19:12:03.948 [reactor-tcp-epoll-3] ERROR reactor.core.publisher.Operators - Operator called default onErrorDropped
io.netty.util.IllegalReferenceCountException: refCnt: 0
    at io.netty.buffer.AbstractByteBuf.ensureAccessible(AbstractByteBuf.java:1454)
    at io.netty.buffer.AbstractByteBuf.checkReadableBytes0(AbstractByteBuf.java:1440)
    at io.netty.buffer.AbstractByteBuf.readByte(AbstractByteBuf.java:730)
    at io.netty.buffer.AbstractByteBuf.readUnsignedByte(AbstractByteBuf.java:744)
    at io.r2dbc.mssql.message.tds.Decode.uByte(Decode.java:49)
    at io.r2dbc.mssql.message.type.Length.decode(Length.java:137)
    at io.r2dbc.mssql.codec.AbstractCodec.decode(AbstractCodec.java:99)
    at io.r2dbc.mssql.codec.DefaultCodecs.doDecode(DefaultCodecs.java:196)
    at io.r2dbc.mssql.codec.DefaultCodecs.decode(DefaultCodecs.java:191)

There is the full log for IllegalReferenceCountException case.

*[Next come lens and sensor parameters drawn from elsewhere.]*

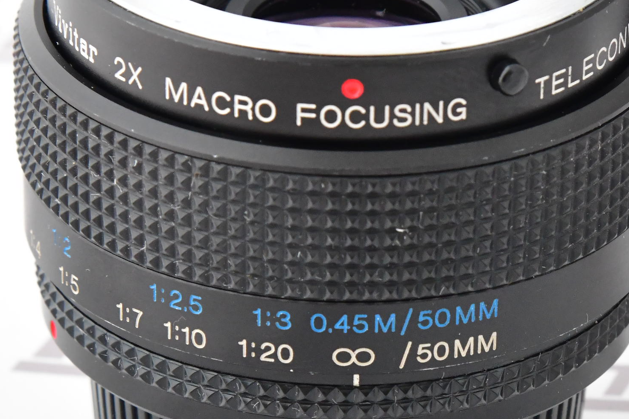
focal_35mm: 336
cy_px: 256
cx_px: 487
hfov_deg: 6.1
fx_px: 5871
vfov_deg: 4.1
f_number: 11
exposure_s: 1/125
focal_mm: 120
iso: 3200
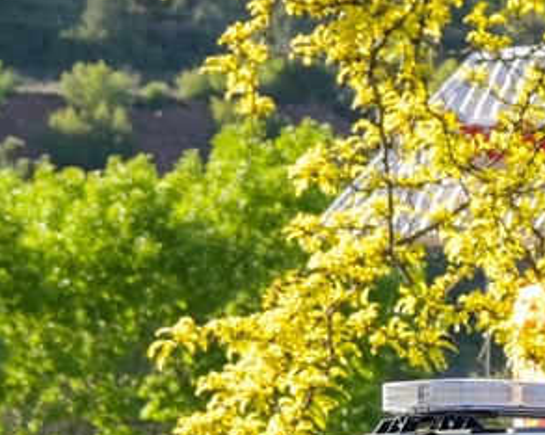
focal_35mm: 430
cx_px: 415
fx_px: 6931
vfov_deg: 3.6
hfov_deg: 4.5
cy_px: 682
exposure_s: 1/640
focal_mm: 75
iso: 400
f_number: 6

I tested it with r2dbc-postgresql and also with using r2dbc-pool - there is no such bug with PostgreSQL and using of the pool only decreases probability of the bug.

Steps to reproduce

To reproduce the issue, please run mssql_tests.sh or mssql_snapshot_isolation_tests.sh from the attached maven project.

mp911de commented 2 years ago
   .flatMap(v -> query(c))
   .flatMap(v -> query(c))

introduces concurrency to a single connection. Please ensure to not run queries concurrently and please avoid nested queries on the same connection since response processing is a stream and your application wanting to consume the next result while the previous result is not fully consumed can lock up the process entirely.

prishedko commented 2 years ago

Looks like it's the case. Thank you for the fast reply!